- Job item
An exact transcription is needed, starting with the line that contains "clkgen_inst" and ending with the last line of the records.

Working data START

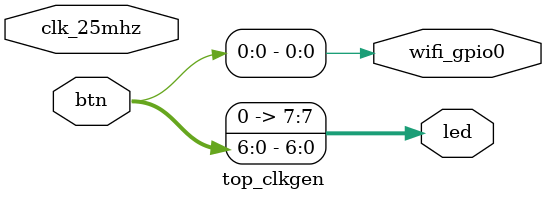
<source format=v>
module top_clkgen
(
  input clk_25mhz,
  input [6:0] btn,
  output [7:0] led,
  output wifi_gpio0
);
  assign wifi_gpio0 = btn[0];
  
  wire [3:0] clocks;
  clkgen
  #(
    .in_hz   ( 25000000),
    .out0_hz (250000000)
  )
  clkgen_inst
  (
    .clk_i   ( clk_25mhz),
    .clk_o   ( clocks )
  );

  assign led = btn;
endmodule

</source>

Working data END

- Result of the exercise
  clkgen_inst
  (
    .clk_i   ( clk_25mhz),
    .clk_o   ( clocks )
  );

  assign led = btn;
endmodule

</source>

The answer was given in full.